Let $X=(x_1,\ldots,x_r)$ be a tuple of $r=m^2$ variables, so that $X$ can be thought of as an $m\times m$ variable matrix, identifying $x_i$'s with the entries of $X$ in any way. By a homogeneous symbolic determinant of size $m$ over $X=(x_1,\ldots,x_r)$, we mean the determinant of a symbolic $m \times m$ matrix, whose each entry is a homogeneous linear function over $K$ of $x_1,\ldots,x_r$. Let ${\cal X}$ be the vector space over $K$ of homogeneous polynomials of degree $m$ in the variables $x_1,\ldots,x_r$, and $P({\cal X})$ the projective space associated with ${\cal X}$. Let $\Sigma[\det,m] \subseteq P({\cal X})$ be the set of all points in $P({\cal X})$ that correspond to nonzero homogeneous polynomials in ${\cal X}$ that can be expressed as homogeneous symbolic determinants of size $m$ over $X$. Then $\Delta[\det,m] \subseteq P({\cal X})$ is the Zariski-closure $\overline{\Sigma[\det,m]}$ of $\Sigma[\det,m]$. Its dimension is $\le m^4$.
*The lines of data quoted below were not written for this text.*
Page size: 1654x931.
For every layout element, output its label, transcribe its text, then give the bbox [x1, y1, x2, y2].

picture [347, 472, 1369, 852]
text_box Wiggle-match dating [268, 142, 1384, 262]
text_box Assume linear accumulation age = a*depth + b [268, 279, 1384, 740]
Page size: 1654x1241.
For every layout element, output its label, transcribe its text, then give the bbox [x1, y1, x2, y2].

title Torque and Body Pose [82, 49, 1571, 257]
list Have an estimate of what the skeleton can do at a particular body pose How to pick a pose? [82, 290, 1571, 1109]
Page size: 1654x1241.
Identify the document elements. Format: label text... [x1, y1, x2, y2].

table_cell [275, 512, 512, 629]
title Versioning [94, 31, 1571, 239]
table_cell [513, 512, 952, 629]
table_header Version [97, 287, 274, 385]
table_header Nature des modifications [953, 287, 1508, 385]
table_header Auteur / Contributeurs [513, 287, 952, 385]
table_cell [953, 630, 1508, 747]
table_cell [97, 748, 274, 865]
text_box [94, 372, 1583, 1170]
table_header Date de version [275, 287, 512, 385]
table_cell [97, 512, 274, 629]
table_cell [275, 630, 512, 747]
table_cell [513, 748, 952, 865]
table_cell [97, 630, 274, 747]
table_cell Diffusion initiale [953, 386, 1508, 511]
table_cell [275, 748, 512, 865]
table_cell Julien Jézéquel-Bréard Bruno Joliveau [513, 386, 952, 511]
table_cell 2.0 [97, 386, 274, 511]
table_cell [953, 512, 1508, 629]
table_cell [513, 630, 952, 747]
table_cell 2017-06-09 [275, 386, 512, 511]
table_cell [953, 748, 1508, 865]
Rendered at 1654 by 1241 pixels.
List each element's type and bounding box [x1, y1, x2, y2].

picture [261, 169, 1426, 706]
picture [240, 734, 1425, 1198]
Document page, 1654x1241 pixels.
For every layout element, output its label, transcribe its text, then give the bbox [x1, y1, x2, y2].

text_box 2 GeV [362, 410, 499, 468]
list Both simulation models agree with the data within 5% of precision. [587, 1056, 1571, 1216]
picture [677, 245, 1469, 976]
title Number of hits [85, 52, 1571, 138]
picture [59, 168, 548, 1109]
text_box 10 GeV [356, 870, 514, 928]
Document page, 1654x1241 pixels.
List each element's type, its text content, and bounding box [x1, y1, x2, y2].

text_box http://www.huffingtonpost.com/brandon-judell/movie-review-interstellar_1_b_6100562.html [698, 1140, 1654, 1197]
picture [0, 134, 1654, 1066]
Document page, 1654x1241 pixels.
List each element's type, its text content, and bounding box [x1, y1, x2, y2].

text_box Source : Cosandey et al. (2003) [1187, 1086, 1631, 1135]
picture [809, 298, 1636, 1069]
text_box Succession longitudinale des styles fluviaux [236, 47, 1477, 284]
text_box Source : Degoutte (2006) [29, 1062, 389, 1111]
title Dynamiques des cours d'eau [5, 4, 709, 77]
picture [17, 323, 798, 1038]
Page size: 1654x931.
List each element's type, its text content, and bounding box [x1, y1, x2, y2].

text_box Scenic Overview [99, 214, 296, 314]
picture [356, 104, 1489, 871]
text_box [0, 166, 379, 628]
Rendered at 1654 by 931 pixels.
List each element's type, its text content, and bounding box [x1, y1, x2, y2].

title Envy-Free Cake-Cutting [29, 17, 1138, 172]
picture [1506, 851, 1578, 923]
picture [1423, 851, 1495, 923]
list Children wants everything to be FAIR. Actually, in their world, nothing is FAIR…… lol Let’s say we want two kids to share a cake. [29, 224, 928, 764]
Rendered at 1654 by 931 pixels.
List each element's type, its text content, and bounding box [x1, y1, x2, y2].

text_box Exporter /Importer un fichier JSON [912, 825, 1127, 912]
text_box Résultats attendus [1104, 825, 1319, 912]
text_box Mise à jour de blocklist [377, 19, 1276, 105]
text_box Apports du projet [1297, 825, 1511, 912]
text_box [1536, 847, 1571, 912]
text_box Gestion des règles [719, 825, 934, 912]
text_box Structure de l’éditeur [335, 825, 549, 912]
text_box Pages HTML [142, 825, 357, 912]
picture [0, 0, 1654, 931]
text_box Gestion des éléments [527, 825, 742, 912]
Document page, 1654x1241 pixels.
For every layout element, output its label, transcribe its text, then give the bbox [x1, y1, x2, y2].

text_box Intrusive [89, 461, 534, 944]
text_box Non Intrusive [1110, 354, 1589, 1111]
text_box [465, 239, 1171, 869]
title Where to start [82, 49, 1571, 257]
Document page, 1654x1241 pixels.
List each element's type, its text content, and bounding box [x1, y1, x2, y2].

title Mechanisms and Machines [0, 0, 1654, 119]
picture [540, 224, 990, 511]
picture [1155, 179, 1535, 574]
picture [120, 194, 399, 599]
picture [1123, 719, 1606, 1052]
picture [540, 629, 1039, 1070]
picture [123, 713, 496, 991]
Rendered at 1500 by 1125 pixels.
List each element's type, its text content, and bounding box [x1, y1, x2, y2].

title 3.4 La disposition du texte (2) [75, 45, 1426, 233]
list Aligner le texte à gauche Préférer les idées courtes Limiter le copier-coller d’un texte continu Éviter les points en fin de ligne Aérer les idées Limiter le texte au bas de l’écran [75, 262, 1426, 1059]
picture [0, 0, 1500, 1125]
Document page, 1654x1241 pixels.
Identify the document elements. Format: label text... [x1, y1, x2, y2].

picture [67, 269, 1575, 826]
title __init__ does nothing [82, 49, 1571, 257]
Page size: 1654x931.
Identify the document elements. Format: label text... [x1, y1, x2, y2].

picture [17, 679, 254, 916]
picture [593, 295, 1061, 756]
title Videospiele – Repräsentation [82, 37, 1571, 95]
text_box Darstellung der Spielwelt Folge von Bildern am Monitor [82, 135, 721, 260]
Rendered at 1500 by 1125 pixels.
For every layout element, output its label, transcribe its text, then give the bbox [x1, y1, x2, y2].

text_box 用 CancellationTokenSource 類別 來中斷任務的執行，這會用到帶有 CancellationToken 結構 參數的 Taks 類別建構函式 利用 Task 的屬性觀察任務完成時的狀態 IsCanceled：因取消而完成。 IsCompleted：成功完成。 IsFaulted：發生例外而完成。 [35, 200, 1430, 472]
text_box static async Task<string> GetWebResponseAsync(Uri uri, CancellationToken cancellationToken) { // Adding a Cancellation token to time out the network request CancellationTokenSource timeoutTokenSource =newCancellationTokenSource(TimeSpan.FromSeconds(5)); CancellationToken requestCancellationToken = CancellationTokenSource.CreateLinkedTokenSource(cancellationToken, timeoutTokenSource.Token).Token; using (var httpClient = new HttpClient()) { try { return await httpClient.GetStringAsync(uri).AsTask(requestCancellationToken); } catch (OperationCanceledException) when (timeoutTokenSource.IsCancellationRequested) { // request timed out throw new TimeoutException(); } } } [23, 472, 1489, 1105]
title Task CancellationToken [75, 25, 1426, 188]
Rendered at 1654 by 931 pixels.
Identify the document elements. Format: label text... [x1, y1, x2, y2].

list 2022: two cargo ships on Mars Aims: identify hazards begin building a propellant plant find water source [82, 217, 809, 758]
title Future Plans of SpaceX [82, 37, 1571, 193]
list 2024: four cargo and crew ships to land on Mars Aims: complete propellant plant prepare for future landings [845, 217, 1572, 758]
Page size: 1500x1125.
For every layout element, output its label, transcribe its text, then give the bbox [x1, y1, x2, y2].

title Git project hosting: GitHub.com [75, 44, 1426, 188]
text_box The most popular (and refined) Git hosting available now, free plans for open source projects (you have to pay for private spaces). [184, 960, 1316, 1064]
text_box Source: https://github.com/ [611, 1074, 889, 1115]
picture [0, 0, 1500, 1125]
Consider $\Delta[\det,m]$ over $\overline{\mathbb{F}_q}$. Consider its zeta function $\zeta(s)$.

By Dwork's theorem $\zeta(s) = \frac{p(s)}{q(s)}$ for some polynomials $p$ and $q$.

My question: Is it true that $\deg(p)$, $\deg(q) \le 2^{poly(m)}$?

If $\Delta[\det,m]$ were smooth, it would follow from Weil's conjectures. However, $\Delta[\det,m]$ is not even normal on $\mathbb{C}$.